WHAT TO DO: Write out the following listing in full, exactly as it reads.

DATASET EXTRACT:
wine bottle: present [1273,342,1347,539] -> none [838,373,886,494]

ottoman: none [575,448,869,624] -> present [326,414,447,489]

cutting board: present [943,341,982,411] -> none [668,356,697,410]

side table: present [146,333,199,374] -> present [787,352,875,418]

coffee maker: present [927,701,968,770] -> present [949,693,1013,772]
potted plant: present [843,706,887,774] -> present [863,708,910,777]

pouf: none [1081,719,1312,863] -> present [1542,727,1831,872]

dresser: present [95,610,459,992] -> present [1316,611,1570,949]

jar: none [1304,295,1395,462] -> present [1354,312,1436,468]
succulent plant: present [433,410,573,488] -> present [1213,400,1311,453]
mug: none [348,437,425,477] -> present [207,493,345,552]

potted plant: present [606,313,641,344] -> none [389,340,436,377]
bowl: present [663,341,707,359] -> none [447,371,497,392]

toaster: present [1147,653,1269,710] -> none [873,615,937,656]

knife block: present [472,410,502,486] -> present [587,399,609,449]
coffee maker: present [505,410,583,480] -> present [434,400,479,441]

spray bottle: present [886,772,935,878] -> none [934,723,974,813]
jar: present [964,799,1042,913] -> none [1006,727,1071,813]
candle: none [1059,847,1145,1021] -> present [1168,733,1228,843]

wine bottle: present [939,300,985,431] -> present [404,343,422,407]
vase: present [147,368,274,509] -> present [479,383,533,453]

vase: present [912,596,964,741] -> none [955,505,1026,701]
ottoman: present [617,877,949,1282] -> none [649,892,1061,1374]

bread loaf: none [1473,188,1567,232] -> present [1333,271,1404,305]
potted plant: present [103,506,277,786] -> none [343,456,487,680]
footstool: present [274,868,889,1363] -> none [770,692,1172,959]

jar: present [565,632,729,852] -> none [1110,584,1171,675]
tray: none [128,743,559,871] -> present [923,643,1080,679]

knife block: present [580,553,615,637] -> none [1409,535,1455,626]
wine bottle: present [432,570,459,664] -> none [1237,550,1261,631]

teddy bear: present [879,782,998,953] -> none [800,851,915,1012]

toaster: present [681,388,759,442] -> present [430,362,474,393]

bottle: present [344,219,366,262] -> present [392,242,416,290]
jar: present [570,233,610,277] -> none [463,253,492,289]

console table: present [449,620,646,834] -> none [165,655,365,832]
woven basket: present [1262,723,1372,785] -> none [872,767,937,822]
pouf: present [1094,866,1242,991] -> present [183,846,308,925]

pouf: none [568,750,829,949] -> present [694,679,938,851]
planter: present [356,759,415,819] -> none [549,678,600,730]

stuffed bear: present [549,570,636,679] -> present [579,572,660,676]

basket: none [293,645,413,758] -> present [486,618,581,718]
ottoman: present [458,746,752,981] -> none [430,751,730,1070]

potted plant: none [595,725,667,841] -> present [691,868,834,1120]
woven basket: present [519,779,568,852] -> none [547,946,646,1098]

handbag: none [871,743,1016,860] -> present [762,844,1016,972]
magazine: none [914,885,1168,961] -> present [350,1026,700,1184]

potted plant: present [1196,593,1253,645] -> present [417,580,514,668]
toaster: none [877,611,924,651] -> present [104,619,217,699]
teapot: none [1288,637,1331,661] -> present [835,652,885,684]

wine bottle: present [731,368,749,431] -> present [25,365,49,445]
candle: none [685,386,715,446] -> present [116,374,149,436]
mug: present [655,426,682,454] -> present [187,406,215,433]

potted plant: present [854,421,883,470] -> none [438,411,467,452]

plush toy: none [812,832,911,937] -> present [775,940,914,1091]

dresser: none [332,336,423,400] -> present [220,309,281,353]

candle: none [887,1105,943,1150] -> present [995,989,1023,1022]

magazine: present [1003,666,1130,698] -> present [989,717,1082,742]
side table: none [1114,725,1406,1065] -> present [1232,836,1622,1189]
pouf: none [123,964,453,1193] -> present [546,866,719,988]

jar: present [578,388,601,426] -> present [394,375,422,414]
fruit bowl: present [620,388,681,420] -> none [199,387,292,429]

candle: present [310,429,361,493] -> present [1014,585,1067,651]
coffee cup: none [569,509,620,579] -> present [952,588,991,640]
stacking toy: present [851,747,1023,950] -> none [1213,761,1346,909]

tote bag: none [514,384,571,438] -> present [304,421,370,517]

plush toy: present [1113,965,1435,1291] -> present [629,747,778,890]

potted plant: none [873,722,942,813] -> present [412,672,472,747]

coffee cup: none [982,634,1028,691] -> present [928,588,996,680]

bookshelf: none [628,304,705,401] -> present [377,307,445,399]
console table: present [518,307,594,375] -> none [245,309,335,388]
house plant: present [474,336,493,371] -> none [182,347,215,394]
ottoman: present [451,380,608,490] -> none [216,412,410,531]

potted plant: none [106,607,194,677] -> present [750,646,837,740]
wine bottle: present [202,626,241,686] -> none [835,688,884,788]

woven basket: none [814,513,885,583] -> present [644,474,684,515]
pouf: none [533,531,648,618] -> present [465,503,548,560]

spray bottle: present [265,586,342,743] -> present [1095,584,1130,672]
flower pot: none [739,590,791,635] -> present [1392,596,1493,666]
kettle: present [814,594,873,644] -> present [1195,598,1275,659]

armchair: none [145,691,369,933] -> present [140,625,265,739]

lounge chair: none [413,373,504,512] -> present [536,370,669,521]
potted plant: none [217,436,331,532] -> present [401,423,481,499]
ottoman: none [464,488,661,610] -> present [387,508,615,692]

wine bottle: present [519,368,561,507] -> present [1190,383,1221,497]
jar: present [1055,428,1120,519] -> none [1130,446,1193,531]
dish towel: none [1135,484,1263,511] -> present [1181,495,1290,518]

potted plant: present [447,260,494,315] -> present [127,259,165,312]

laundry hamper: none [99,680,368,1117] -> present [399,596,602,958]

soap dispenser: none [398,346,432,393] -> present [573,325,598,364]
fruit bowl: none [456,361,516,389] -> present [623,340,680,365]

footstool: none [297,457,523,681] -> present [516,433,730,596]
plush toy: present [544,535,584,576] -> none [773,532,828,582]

FINAL ANSWER:
wine bottle: present [1273,342,1347,539] -> none [838,373,886,494]

ottoman: none [575,448,869,624] -> present [326,414,447,489]

cutting board: present [943,341,982,411] -> none [668,356,697,410]

side table: present [146,333,199,374] -> present [787,352,875,418]

coffee maker: present [927,701,968,770] -> present [949,693,1013,772]
potted plant: present [843,706,887,774] -> present [863,708,910,777]

pouf: none [1081,719,1312,863] -> present [1542,727,1831,872]

dresser: present [95,610,459,992] -> present [1316,611,1570,949]

jar: none [1304,295,1395,462] -> present [1354,312,1436,468]
succulent plant: present [433,410,573,488] -> present [1213,400,1311,453]
mug: none [348,437,425,477] -> present [207,493,345,552]

potted plant: present [606,313,641,344] -> none [389,340,436,377]
bowl: present [663,341,707,359] -> none [447,371,497,392]

toaster: present [1147,653,1269,710] -> none [873,615,937,656]

knife block: present [472,410,502,486] -> present [587,399,609,449]
coffee maker: present [505,410,583,480] -> present [434,400,479,441]

spray bottle: present [886,772,935,878] -> none [934,723,974,813]
jar: present [964,799,1042,913] -> none [1006,727,1071,813]
candle: none [1059,847,1145,1021] -> present [1168,733,1228,843]

wine bottle: present [939,300,985,431] -> present [404,343,422,407]
vase: present [147,368,274,509] -> present [479,383,533,453]

vase: present [912,596,964,741] -> none [955,505,1026,701]
ottoman: present [617,877,949,1282] -> none [649,892,1061,1374]

bread loaf: none [1473,188,1567,232] -> present [1333,271,1404,305]
potted plant: present [103,506,277,786] -> none [343,456,487,680]
footstool: present [274,868,889,1363] -> none [770,692,1172,959]

jar: present [565,632,729,852] -> none [1110,584,1171,675]
tray: none [128,743,559,871] -> present [923,643,1080,679]

knife block: present [580,553,615,637] -> none [1409,535,1455,626]
wine bottle: present [432,570,459,664] -> none [1237,550,1261,631]

teddy bear: present [879,782,998,953] -> none [800,851,915,1012]

toaster: present [681,388,759,442] -> present [430,362,474,393]

bottle: present [344,219,366,262] -> present [392,242,416,290]
jar: present [570,233,610,277] -> none [463,253,492,289]

console table: present [449,620,646,834] -> none [165,655,365,832]
woven basket: present [1262,723,1372,785] -> none [872,767,937,822]
pouf: present [1094,866,1242,991] -> present [183,846,308,925]

pouf: none [568,750,829,949] -> present [694,679,938,851]
planter: present [356,759,415,819] -> none [549,678,600,730]

stuffed bear: present [549,570,636,679] -> present [579,572,660,676]

basket: none [293,645,413,758] -> present [486,618,581,718]
ottoman: present [458,746,752,981] -> none [430,751,730,1070]

potted plant: none [595,725,667,841] -> present [691,868,834,1120]
woven basket: present [519,779,568,852] -> none [547,946,646,1098]

handbag: none [871,743,1016,860] -> present [762,844,1016,972]
magazine: none [914,885,1168,961] -> present [350,1026,700,1184]

potted plant: present [1196,593,1253,645] -> present [417,580,514,668]
toaster: none [877,611,924,651] -> present [104,619,217,699]
teapot: none [1288,637,1331,661] -> present [835,652,885,684]

wine bottle: present [731,368,749,431] -> present [25,365,49,445]
candle: none [685,386,715,446] -> present [116,374,149,436]
mug: present [655,426,682,454] -> present [187,406,215,433]

potted plant: present [854,421,883,470] -> none [438,411,467,452]

plush toy: none [812,832,911,937] -> present [775,940,914,1091]

dresser: none [332,336,423,400] -> present [220,309,281,353]

candle: none [887,1105,943,1150] -> present [995,989,1023,1022]

magazine: present [1003,666,1130,698] -> present [989,717,1082,742]
side table: none [1114,725,1406,1065] -> present [1232,836,1622,1189]
pouf: none [123,964,453,1193] -> present [546,866,719,988]

jar: present [578,388,601,426] -> present [394,375,422,414]
fruit bowl: present [620,388,681,420] -> none [199,387,292,429]

candle: present [310,429,361,493] -> present [1014,585,1067,651]
coffee cup: none [569,509,620,579] -> present [952,588,991,640]
stacking toy: present [851,747,1023,950] -> none [1213,761,1346,909]

tote bag: none [514,384,571,438] -> present [304,421,370,517]

plush toy: present [1113,965,1435,1291] -> present [629,747,778,890]

potted plant: none [873,722,942,813] -> present [412,672,472,747]

coffee cup: none [982,634,1028,691] -> present [928,588,996,680]

bookshelf: none [628,304,705,401] -> present [377,307,445,399]
console table: present [518,307,594,375] -> none [245,309,335,388]
house plant: present [474,336,493,371] -> none [182,347,215,394]
ottoman: present [451,380,608,490] -> none [216,412,410,531]

potted plant: none [106,607,194,677] -> present [750,646,837,740]
wine bottle: present [202,626,241,686] -> none [835,688,884,788]

woven basket: none [814,513,885,583] -> present [644,474,684,515]
pouf: none [533,531,648,618] -> present [465,503,548,560]

spray bottle: present [265,586,342,743] -> present [1095,584,1130,672]
flower pot: none [739,590,791,635] -> present [1392,596,1493,666]
kettle: present [814,594,873,644] -> present [1195,598,1275,659]

armchair: none [145,691,369,933] -> present [140,625,265,739]

lounge chair: none [413,373,504,512] -> present [536,370,669,521]
potted plant: none [217,436,331,532] -> present [401,423,481,499]
ottoman: none [464,488,661,610] -> present [387,508,615,692]

wine bottle: present [519,368,561,507] -> present [1190,383,1221,497]
jar: present [1055,428,1120,519] -> none [1130,446,1193,531]
dish towel: none [1135,484,1263,511] -> present [1181,495,1290,518]

potted plant: present [447,260,494,315] -> present [127,259,165,312]

laundry hamper: none [99,680,368,1117] -> present [399,596,602,958]

soap dispenser: none [398,346,432,393] -> present [573,325,598,364]
fruit bowl: none [456,361,516,389] -> present [623,340,680,365]

footstool: none [297,457,523,681] -> present [516,433,730,596]
plush toy: present [544,535,584,576] -> none [773,532,828,582]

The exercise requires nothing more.